Data extract:
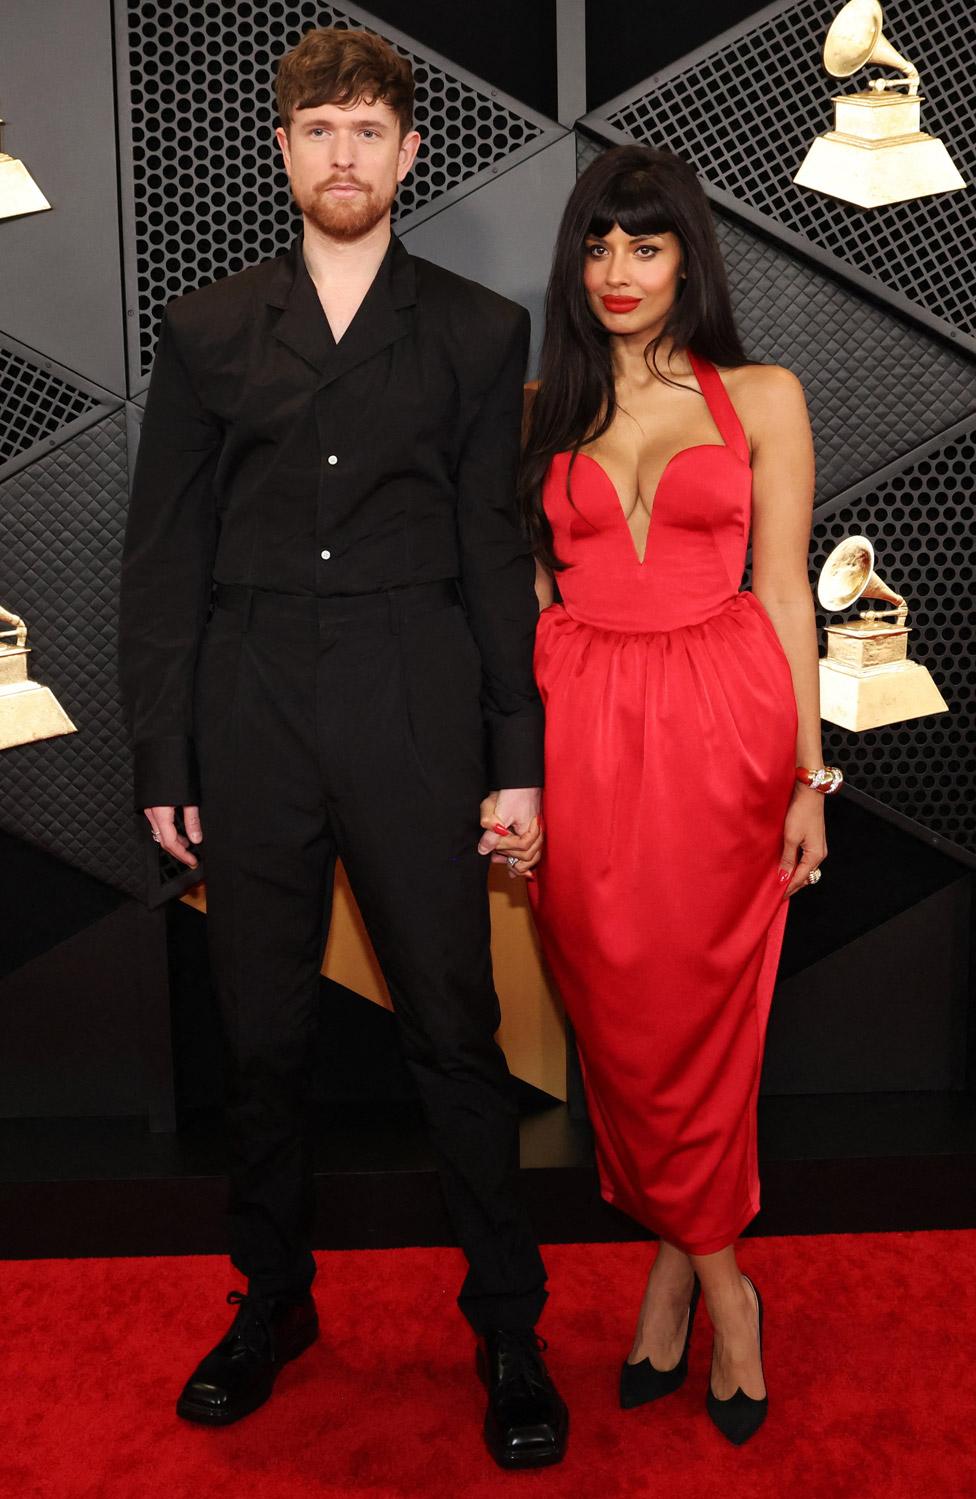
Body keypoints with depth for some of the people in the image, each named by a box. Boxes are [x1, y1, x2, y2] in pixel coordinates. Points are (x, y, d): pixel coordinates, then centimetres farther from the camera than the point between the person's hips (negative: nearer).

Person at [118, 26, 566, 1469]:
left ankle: (508, 1323, 19)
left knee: (455, 1026, 2)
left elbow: (499, 553, 5)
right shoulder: (207, 328, 10)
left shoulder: (478, 331, 8)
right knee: (264, 1036, 10)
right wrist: (162, 758, 2)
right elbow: (163, 557, 8)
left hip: (414, 713, -1)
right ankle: (273, 1301, 29)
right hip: (251, 714, 2)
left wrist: (519, 760, 0)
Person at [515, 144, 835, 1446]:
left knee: (704, 1009, 4)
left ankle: (678, 1260, 25)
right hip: (583, 729, 2)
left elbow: (784, 594, 4)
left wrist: (808, 776, 0)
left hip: (723, 726, -1)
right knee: (620, 1013, 6)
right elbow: (527, 593, 9)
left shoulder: (762, 398, 6)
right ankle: (719, 1279, 25)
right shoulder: (542, 409, 11)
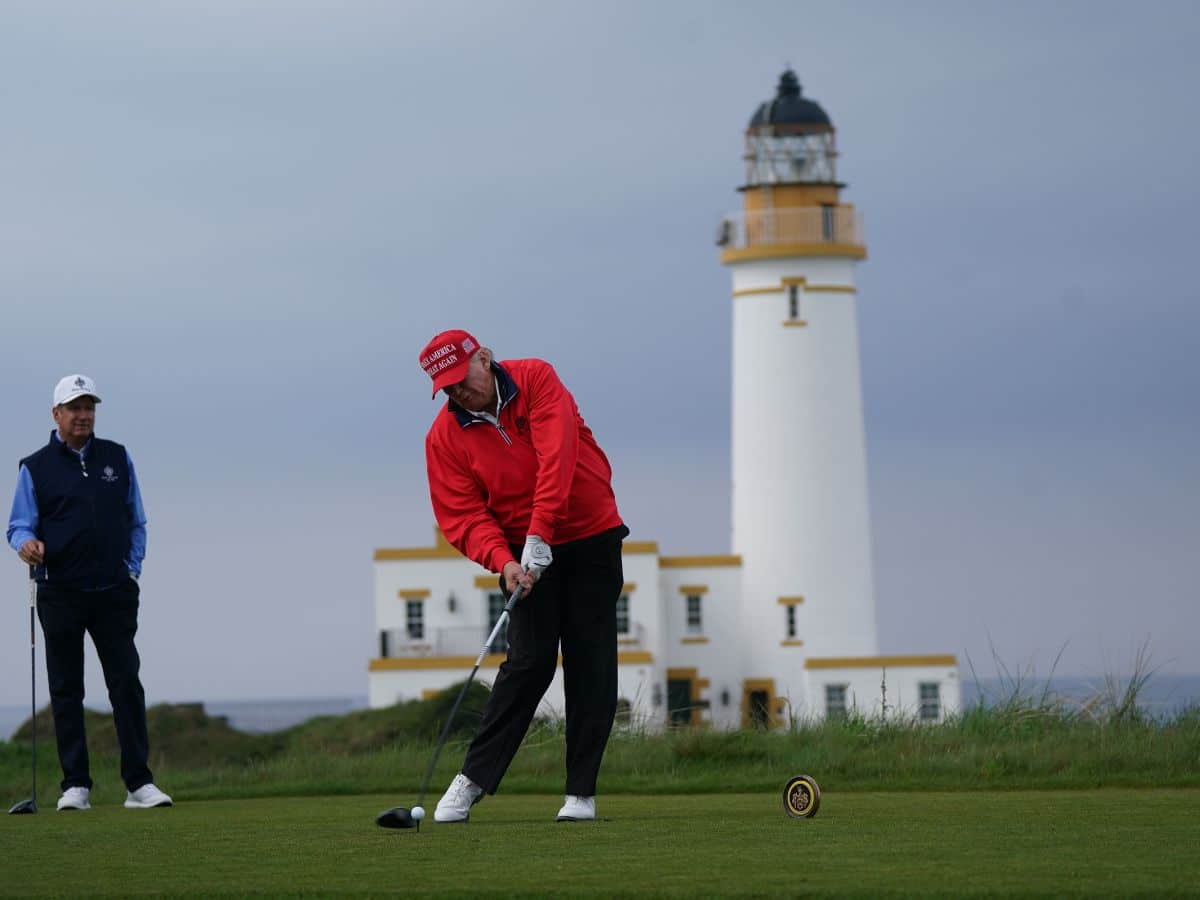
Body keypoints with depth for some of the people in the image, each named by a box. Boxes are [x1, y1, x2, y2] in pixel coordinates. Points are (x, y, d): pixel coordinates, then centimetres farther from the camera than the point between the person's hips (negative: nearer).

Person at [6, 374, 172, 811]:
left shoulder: (117, 459, 12)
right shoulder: (35, 468, 5)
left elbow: (136, 522, 17)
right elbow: (18, 525, 2)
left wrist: (132, 568, 5)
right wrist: (26, 543, -20)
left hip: (114, 593, 1)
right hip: (60, 594, -1)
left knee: (127, 684, -4)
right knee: (66, 691, 1)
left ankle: (139, 783, -3)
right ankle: (75, 784, 5)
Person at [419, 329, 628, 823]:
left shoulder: (536, 379, -12)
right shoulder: (444, 436, -7)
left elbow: (556, 459, -23)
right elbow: (461, 517, -10)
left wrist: (538, 535, -30)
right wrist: (503, 560, -27)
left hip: (592, 538, 0)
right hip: (526, 554, 0)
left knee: (591, 663, -2)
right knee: (530, 662, -12)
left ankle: (581, 791, 2)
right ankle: (471, 780, -5)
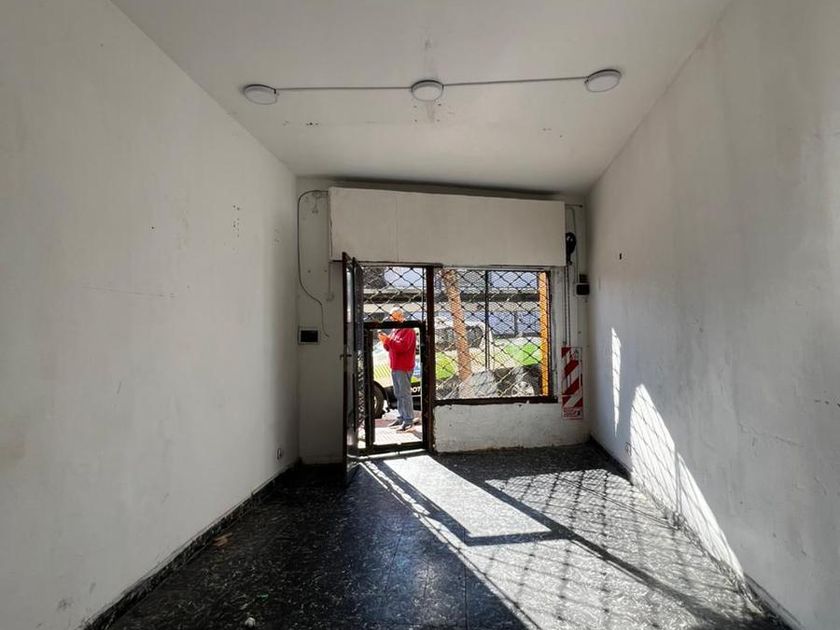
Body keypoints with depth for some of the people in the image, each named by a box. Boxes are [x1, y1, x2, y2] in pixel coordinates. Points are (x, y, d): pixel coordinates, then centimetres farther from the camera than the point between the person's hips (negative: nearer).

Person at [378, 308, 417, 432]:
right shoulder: (395, 330, 19)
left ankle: (409, 421, -4)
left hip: (404, 368, -9)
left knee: (405, 394, -8)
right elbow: (389, 347, 21)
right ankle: (401, 418, 24)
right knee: (398, 394, 14)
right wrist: (385, 341, 1)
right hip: (395, 368, 9)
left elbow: (402, 346, -24)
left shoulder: (408, 330, -11)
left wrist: (388, 340, -22)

Your instructions:
In the entries above, find the line containing "right hip: (583, 729, 2)" and the line containing "left knee: (127, 684, -4)"; give again exactly those two lines and every line between them, minus the pictures.

Solution for this problem:
right hip: (583, 729, 2)
left elbow: (784, 594, 4)
left wrist: (808, 776, 0)
left hip: (723, 726, -1)
right knee: (620, 1013, 6)
right elbow: (527, 593, 9)
left shoulder: (762, 398, 6)
right ankle: (719, 1279, 25)
right shoulder: (542, 409, 11)
Body keypoints with depth for some of the people in the image, each named by a box. Boxes are [x1, y1, x2, y2] in pixel coordinates. Points are (x, y, d): pixel coordinates, then centimetres farther from the camera than the point between the person's hips (negative: nearer).

Person at [6, 374, 172, 811]:
left shoulder: (117, 459, 12)
right shoulder: (35, 468, 5)
left elbow: (136, 522, 17)
right elbow: (18, 525, 2)
left wrist: (132, 568, 5)
right wrist: (26, 543, -20)
left hip: (114, 593, 1)
right hip: (60, 594, -1)
left knee: (127, 684, -4)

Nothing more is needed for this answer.